SoupDragon · 03/07/2007 20:27

www.telegraph.co.uk/news/main.jhtml?xml=/news/2007/07/02/wmaddy102.xml More about this furore

NKF · 03/07/2007 20:27

Haychee - why do you want it shown everywhere? Who benefits from it?

Angeliz · 03/07/2007 20:28

Just put ds to bed and read all this.
I was really annoyed at your tone at first haychee about 'overprotective foolish parents not having the correct language skills to answer questions about Madeleine'. The more i think about it though it's really strange how you go on about how evil the world is and how many sick f* are out there and how our children need to defend themsleves against evil, evil, evil.
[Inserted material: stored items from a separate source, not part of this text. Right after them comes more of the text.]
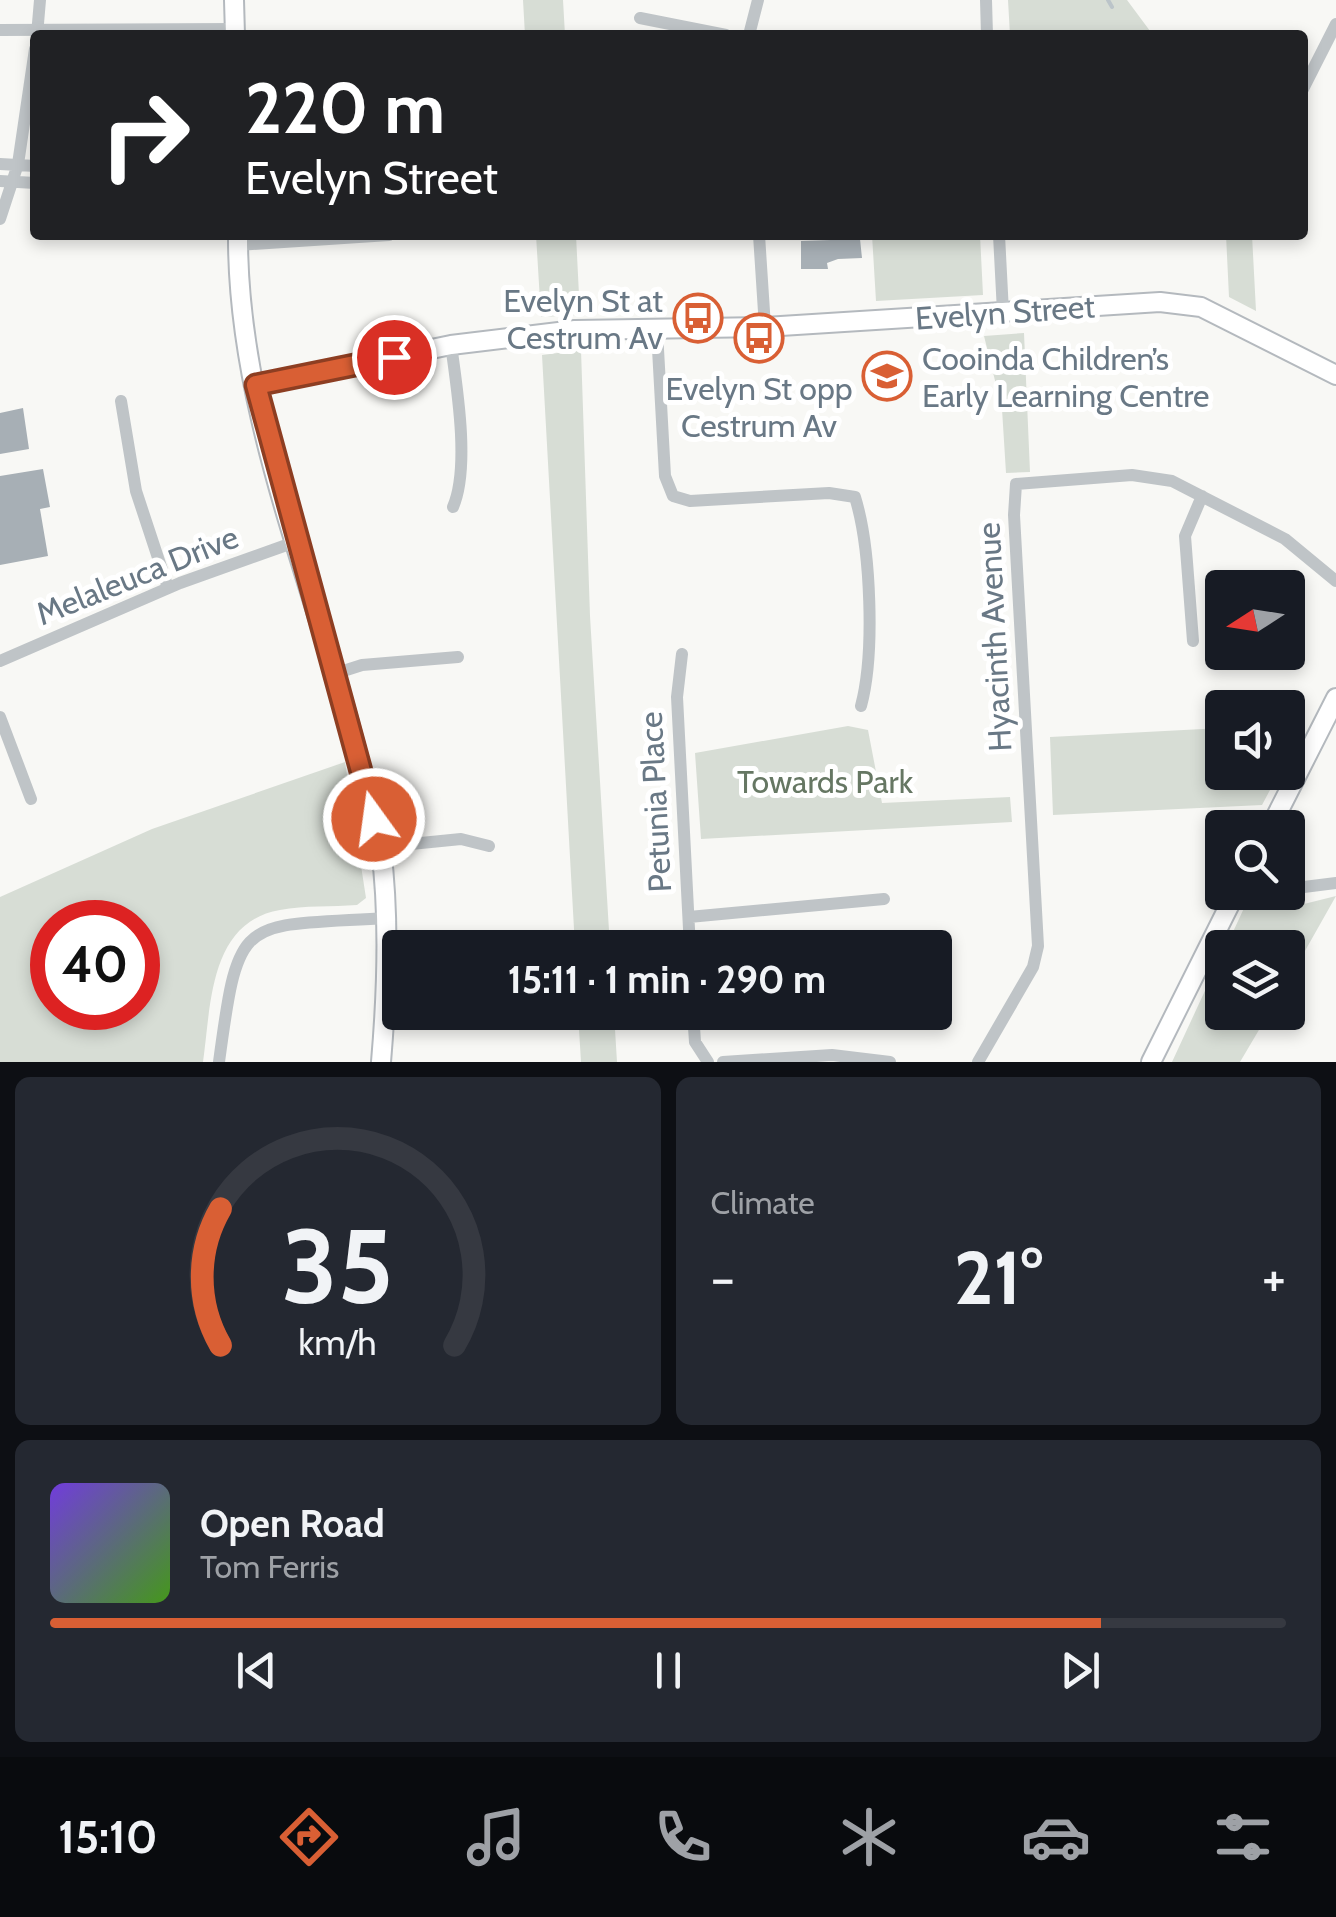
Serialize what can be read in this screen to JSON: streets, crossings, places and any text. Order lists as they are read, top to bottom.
{
  "streets": {
    "street": [
      "Evelyn Street",
      "Melaleuca Drive",
      "Hyacinth Avenue",
      "Petunia Place"
    ]
  },
  "parks": ["Towards Park"],
  "places": {
    "bus stop": ["Evelyn St at Cestrum Av", "Evelyn St opp Cestrum Av"],
    "school or university": ["Cooinda Children’s Early Learning Centre"]
  },
  "north": "left",
  "page": {
    "turn": ["220 m", "Evelyn Street"],
    "limit": "40",
    "trip": "15:11 · 1 min · 290 m",
    "tile": "Climate",
    "heat": ["−", "21°", "+"],
    "song": ["Open Road", "Tom Ferris"],
    "tabs": "15:10",
    "gauge": ["35", "km/h"]
  }
}
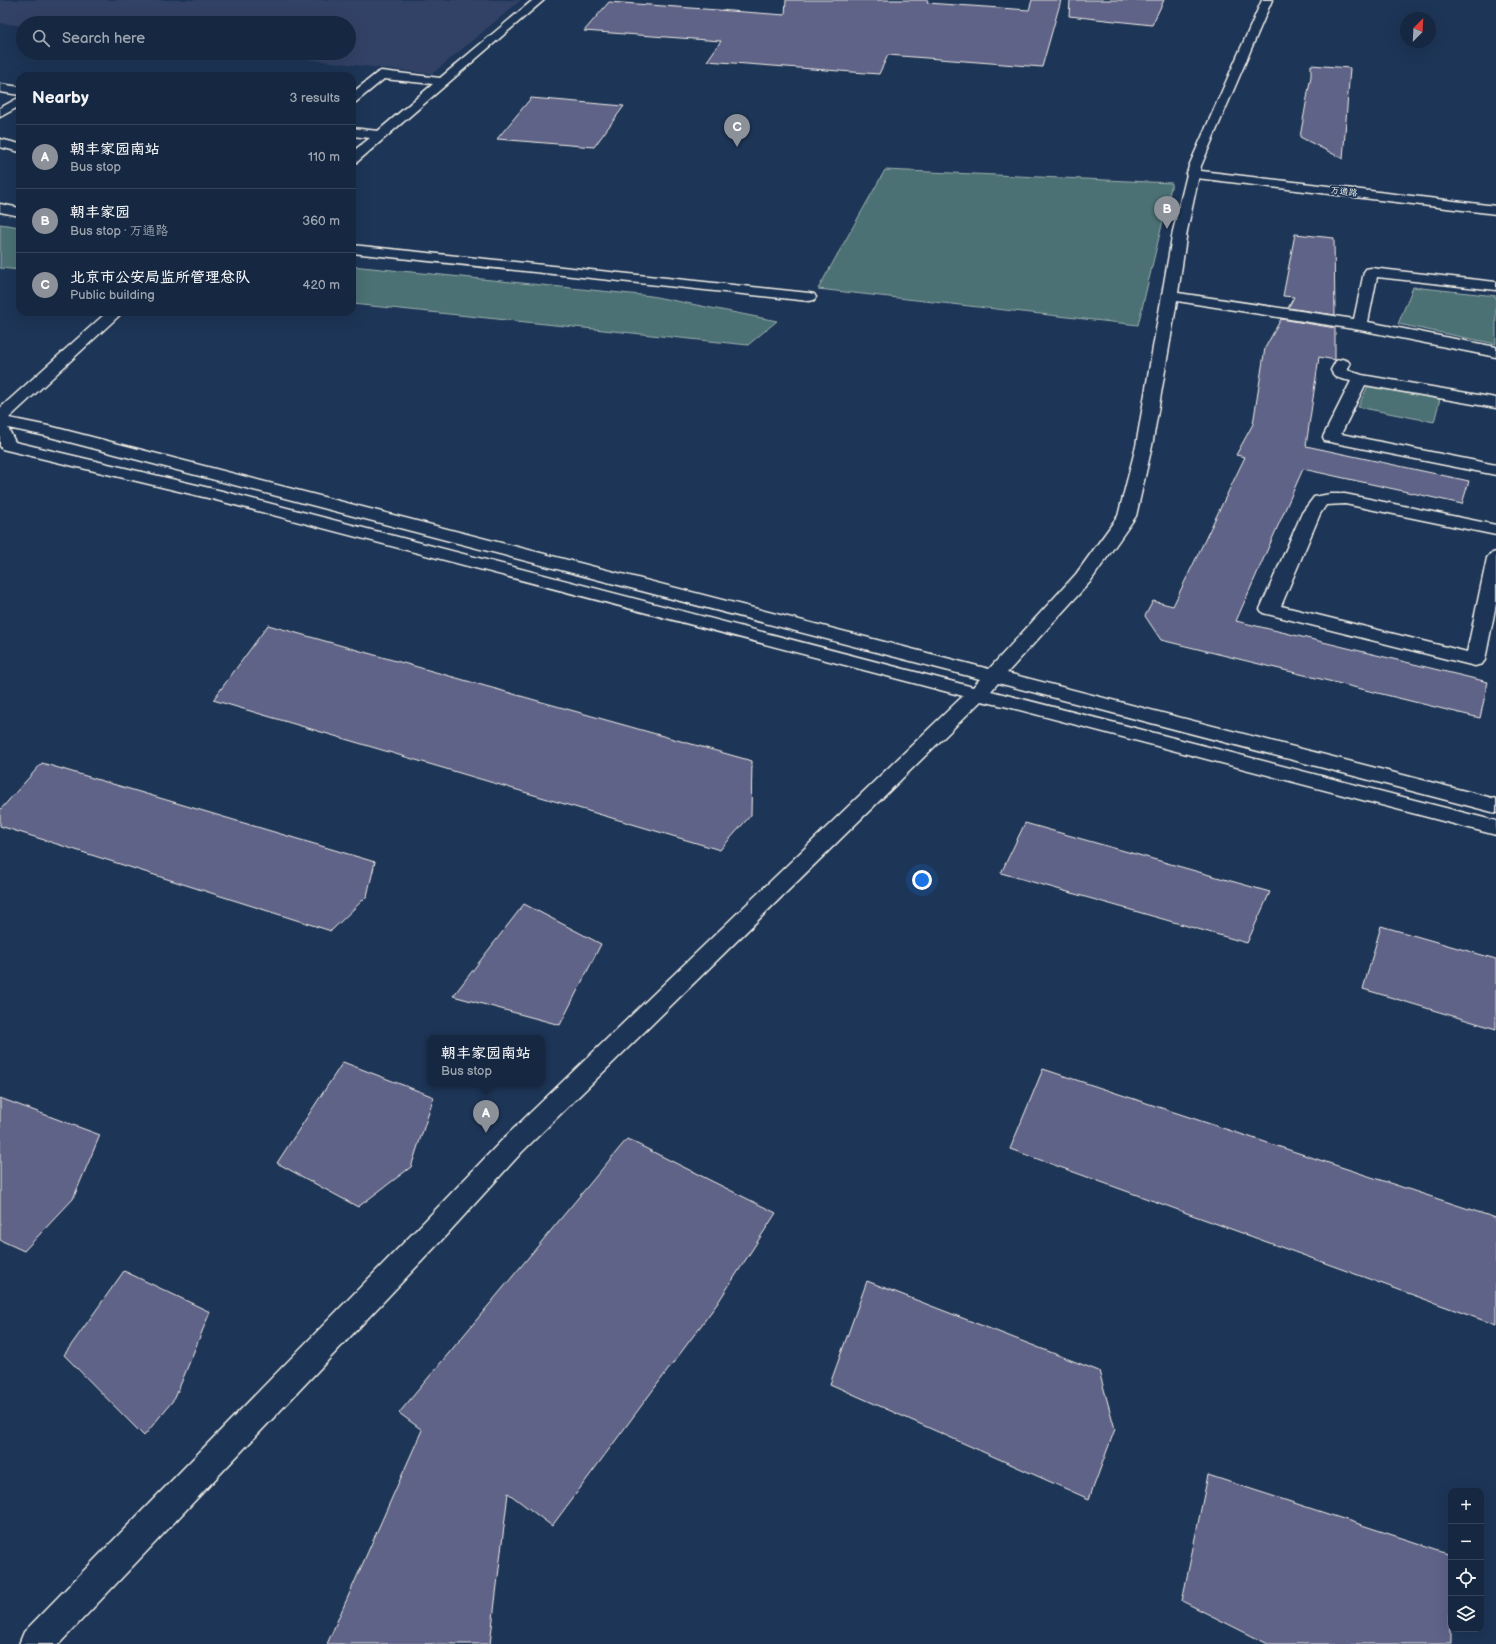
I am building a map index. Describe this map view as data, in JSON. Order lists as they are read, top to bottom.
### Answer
{
  "streets": {
    "street": ["万通路"]
  },
  "north": "top right",
  "page": {
    "search": "Search here",
    "heading": ["Nearby", "3 results"],
    "pins": ["C", "B", "A"],
    "list": [
      {
        "mark": "A",
        "name": "朝丰家园南站",
        "note": "Bus stop",
        "value": "110 m"
      },
      {
        "mark": "B",
        "name": "朝丰家园",
        "note": "Bus stop · 万通路",
        "value": "360 m"
      },
      {
        "mark": "C",
        "name": "北京市公安局监所管理总队",
        "note": "Public building",
        "value": "420 m"
      }
    ],
    "popup": ["朝丰家园南站", "Bus stop"],
    "map_buttons": ["+", "−"]
  }
}
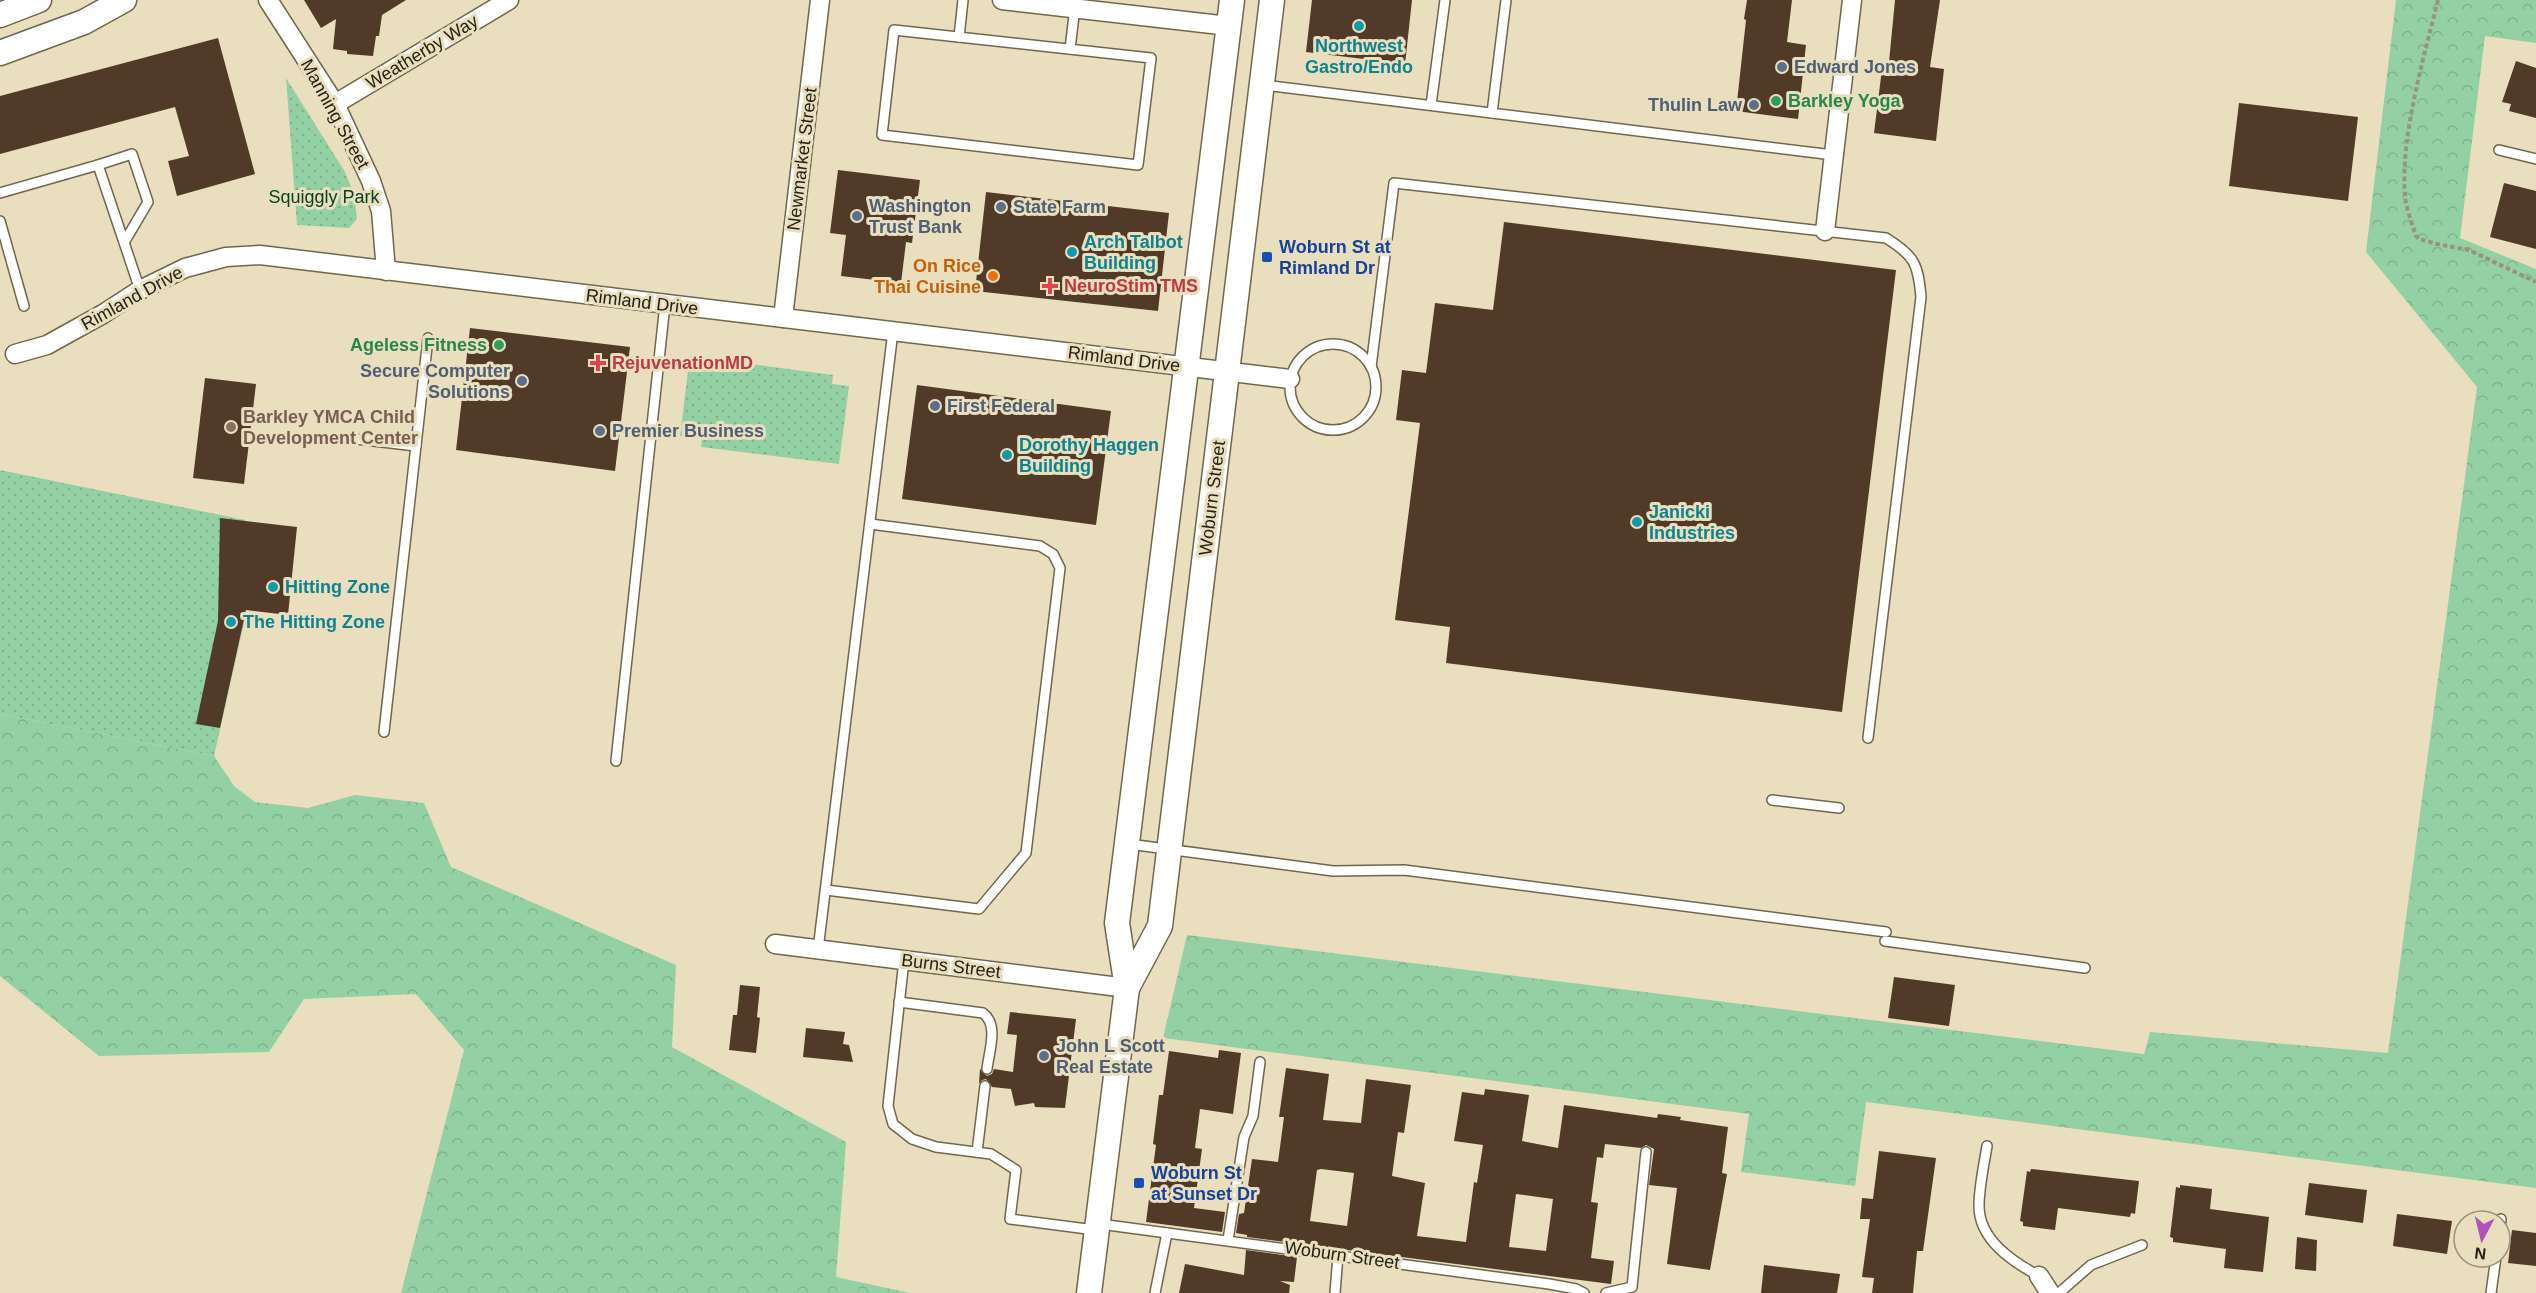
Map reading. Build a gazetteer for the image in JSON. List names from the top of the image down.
{
  "streets": {
    "main road": ["Woburn Street"],
    "street": [
      "Weatherby Way",
      "Manning Street",
      "Newmarket Street",
      "Rimland Drive",
      "Burns Street"
    ]
  },
  "crossings": [
    ["Weatherby Way", "Manning Street"],
    ["Manning Street", "Rimland Drive"],
    ["Newmarket Street", "Rimland Drive"],
    ["Rimland Drive", "Woburn Street"],
    ["Woburn Street", "Burns Street"]
  ],
  "parks": ["Squiggly Park"],
  "places": {
    "other": [
      "Northwest Gastro/Endo",
      "Edward Jones",
      "Barkley Yoga",
      "Thulin Law",
      "State Farm",
      "Washington Trust Bank",
      "Arch Talbot Building",
      "On Rice Thai Cuisine",
      "Ageless Fitness",
      "Secure Computer Solutions",
      "First Federal",
      "Barkley YMCA Child Development Center",
      "Premier Business",
      "Dorothy Haggen Building",
      "Janicki Industries",
      "Hitting Zone",
      "The Hitting Zone",
      "John L Scott Real Estate"
    ],
    "transit": ["Woburn St at Rimland Dr", "Woburn St at Sunset Dr"],
    "health": ["NeuroStim TMS", "RejuvenationMD"]
  },
  "north": "bottom"
}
The strange thing is, the more i analyise it (and beleive me i don't want to but it's niggling me) the more i realise that, although i may be the overprotective one, i think the world is bloody lovely and i want my kids to grow up knowing this.
I want them to know that life is beautiful and that their childhood is magical and they should grasp every opppurtunity to have fun and be happy.
Obviously, as i have said, i have spoken about stranger danger and keeping safe but i still stick to the fact that my children do not need to know about a little girl being abducted from her bed.

If God forbid anything like that ever did happen, as someone said a wee bit earlier, what would the child be thinking? I'm so glad my Mam warned me?